(Beginning of Source information)

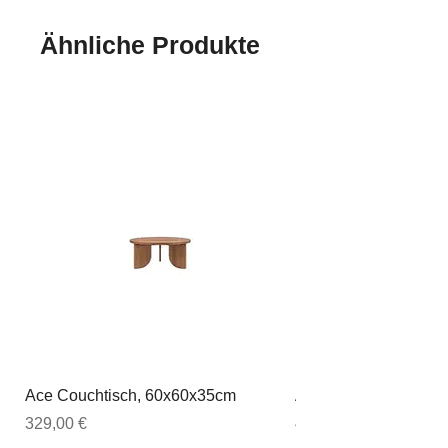
Ähnliche Produkte
Ace Couchtisch, 60x60x35cm
Ace Couchtisch, 80
Preis
Preis
329,00 €
449,00 €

(End of Source information)

■ **Prompt**
Copy out every line of text in the records above word for word, leaving the pictures out.

■ **Completed exercise**
Ähnliche Produkte
Ace Couchtisch, 60x60x35cm
Ace Couchtisch, 80
Preis
Preis
329,00 €
449,00 €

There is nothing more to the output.